### 読解用抜粋
● ● ● ● ●
ヘ、同朝新議事堂に於て、野中大尉が集會を命ずるや、
 いち下士官來り其理由を問ふ、
余傍らより 「 奉勅命令の下達せられたること今や疑ひなし、大命に從ひ奉らん 」
と言ふや、床を踏み涙を流し、
「 残念だ 」 と連呼して容易に承服する色なかりき。
ト、栗原部隊の一下士官が二月二十九日朝形勢の非なるを見て栗原中尉に對し、
 「 我々を救けやうとして弱い心を起こしてはいけません 」 と忠告せりと言ふ。
一、單に少数の重臣を打倒することを目的とするならば、同志將校のみを以てすれば可なり、
 豈下士官兵を利用するの必要あらんやと言ふものあり、苟も王事に盡瘁し、
國家に報効せんとするに、將校と下士官兵と差別するの要何処にか在る、
階級に上下の差あり、統制に別ありと雖も、陛下の股肱赤子として、
至尊に直参して翼成に任ぜんとする志向に於て、差異あるべからず。
吾人をして極言せしむれば無私赤誠、君國に報ぜんとする念慮は、
寧ろ現時の將校より下士官兵に於て熾烈なるを認めざるを得ず、
從って吾人は同志の多くを將校、特に上級者間に發見すること能はずしい、
之を下士官兵の中に得、相共に王事に盡鞠したるのみ。
● ● ● ● ●
### 保存された行
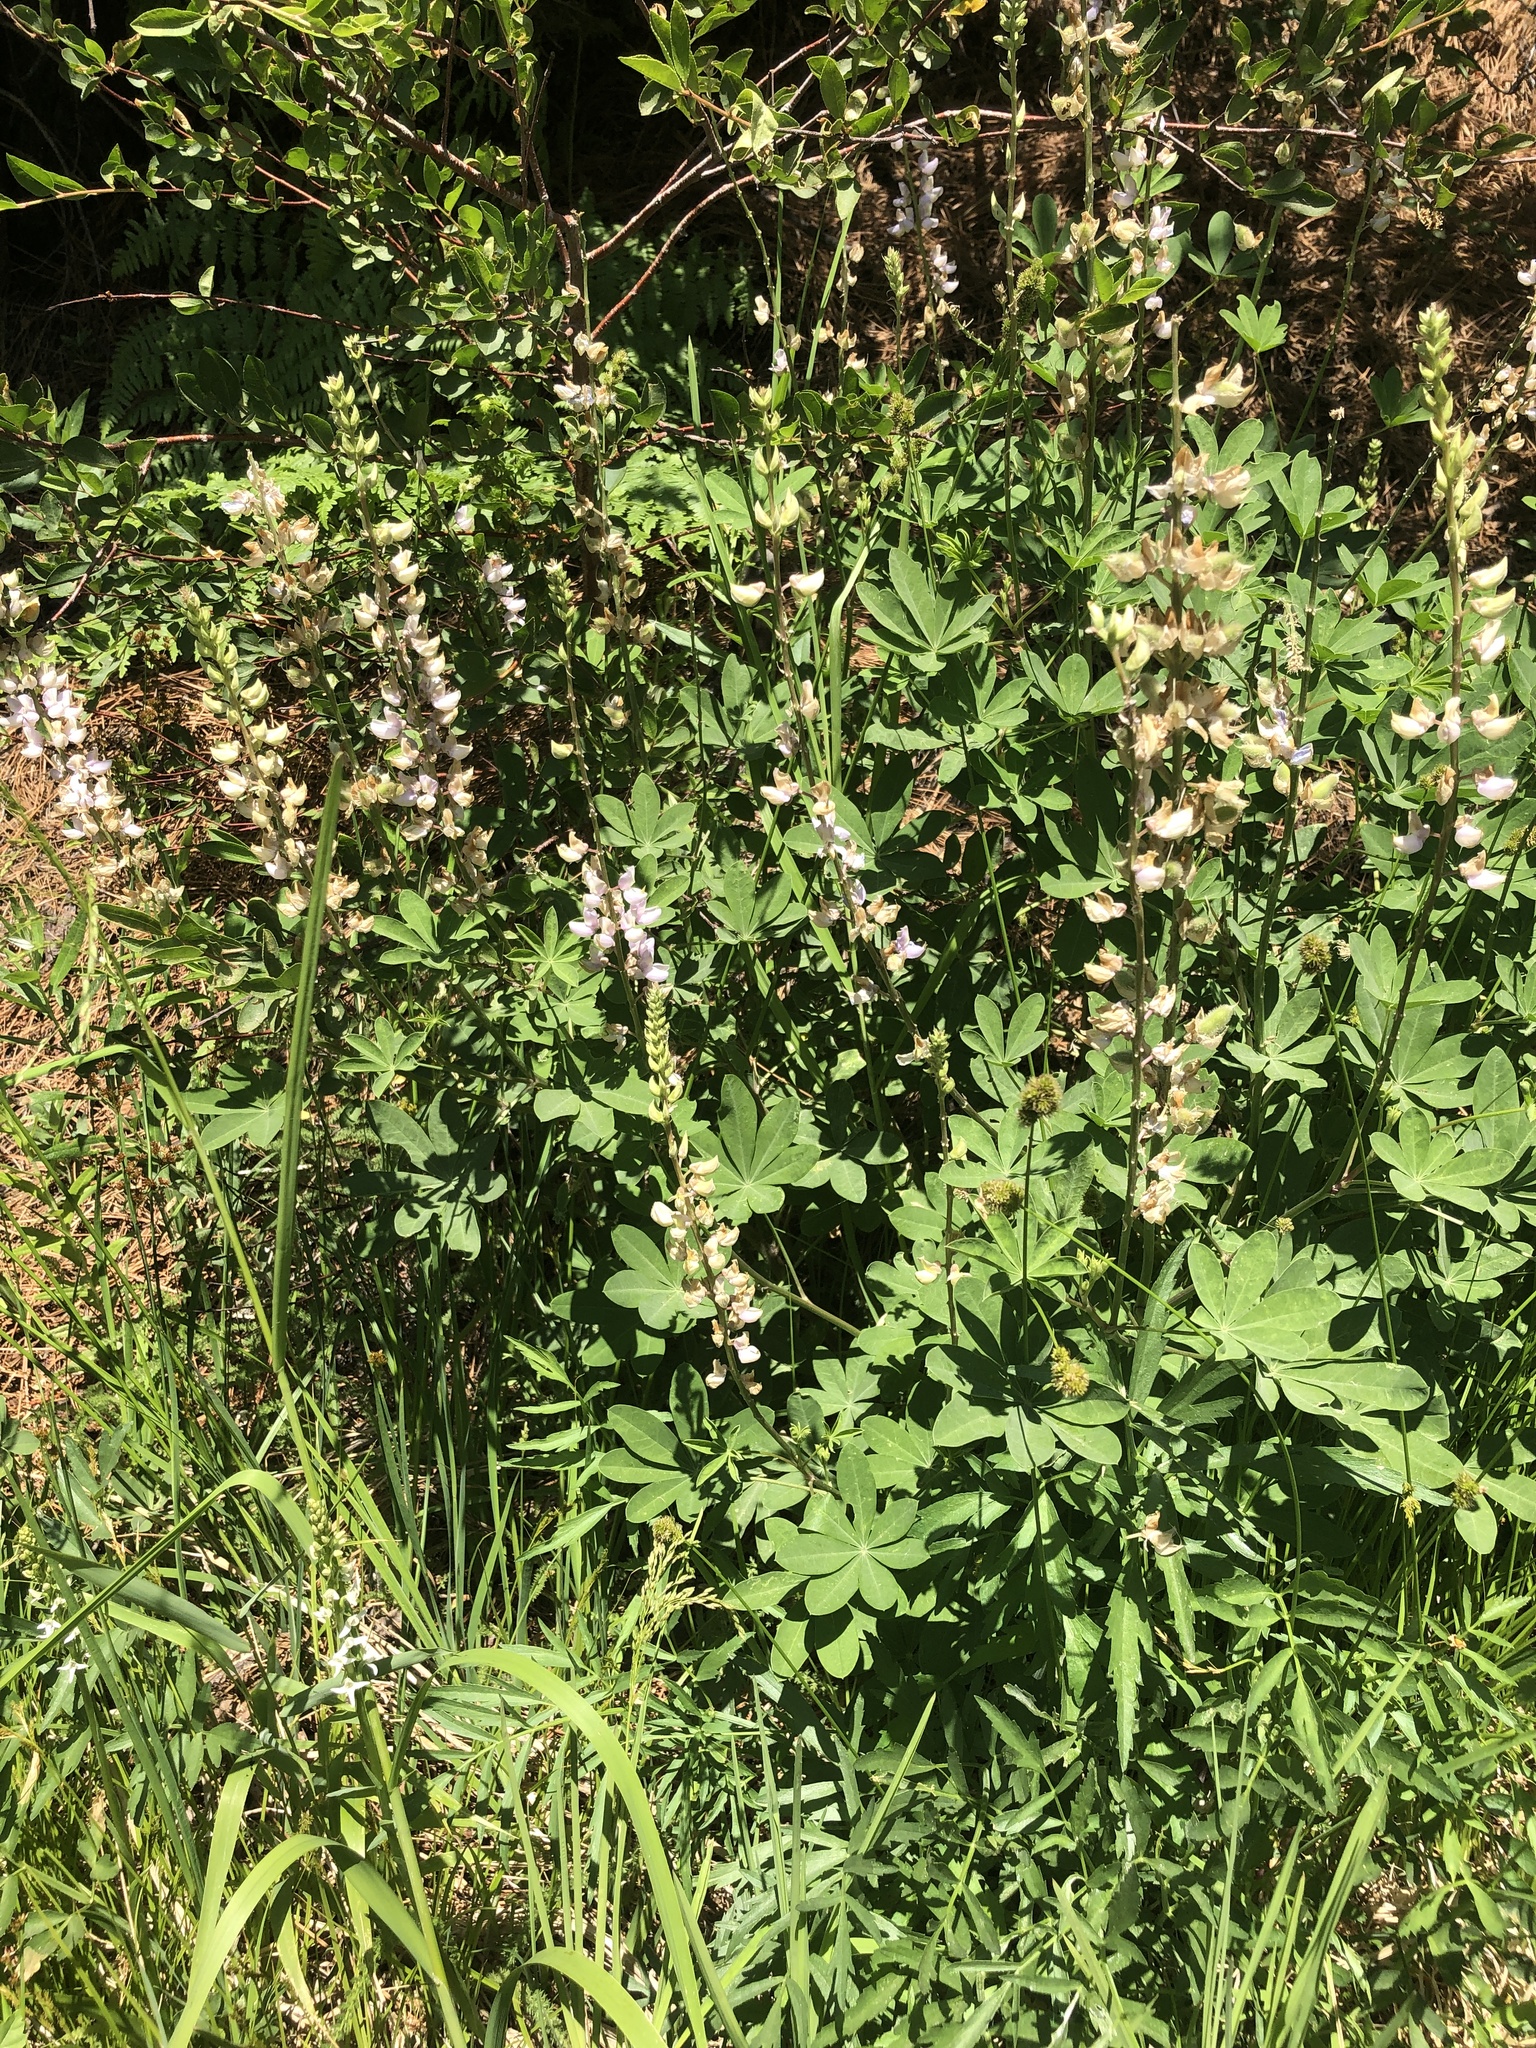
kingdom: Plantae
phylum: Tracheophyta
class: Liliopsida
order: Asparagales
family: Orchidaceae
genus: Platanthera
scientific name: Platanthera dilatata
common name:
● ● ● ● ●
### 課題一覧
[a] 保存された行のうち、「phylum: Tracheophyta」を含む行から最後の行までを、一字も変えずに書き写しなさい。
[b] 将校と下士官兵の志を論じた読解用抜粋について、最後の文に続く部分を書きなさい。
読解用抜粋と保存された行とは、内容上まったく関係がない。

### 解答一覧
[a]
phylum: Tracheophyta
class: Liliopsida
order: Asparagales
family: Orchidaceae
genus: Platanthera
scientific name: Platanthera dilatata
common name:

[b]
然らば、同志的信念決意なき初年兵の如きをも多く引き連れたるは如何、
今や數次の直接行動を經て、警視廳の武力は相當有力なるものとなりて、
重臣高官の身邊を警戒すること至嚴を極め、
少數寡兵を以てしては容易に目的を達成し得ざるのみならず、
警官隊との衝突は彼我共に無用の犠牲を多發する惧大なり。
之れに臨むに、牛刀を以てするは萬全の策にして、且中隊より少數者を抽出して行を起すは、
出發後残留者により企圖を曝露せられるる懼れありて、
中隊全員を引率せざるを得ざりしは、副次的理由ながら亦避け得ざりし所なりとす。

村中孝次 丹心録
二・二六事件 獄中手記・遺書 河野司 編 から

前頁  続丹心録 ・ 第二 「 奉勅命令は未だに下達されず 」 の 続き
本頁  続丹心録 ・ 第三 「 我々を救けやうとして弱い心を起こしてはいけません 」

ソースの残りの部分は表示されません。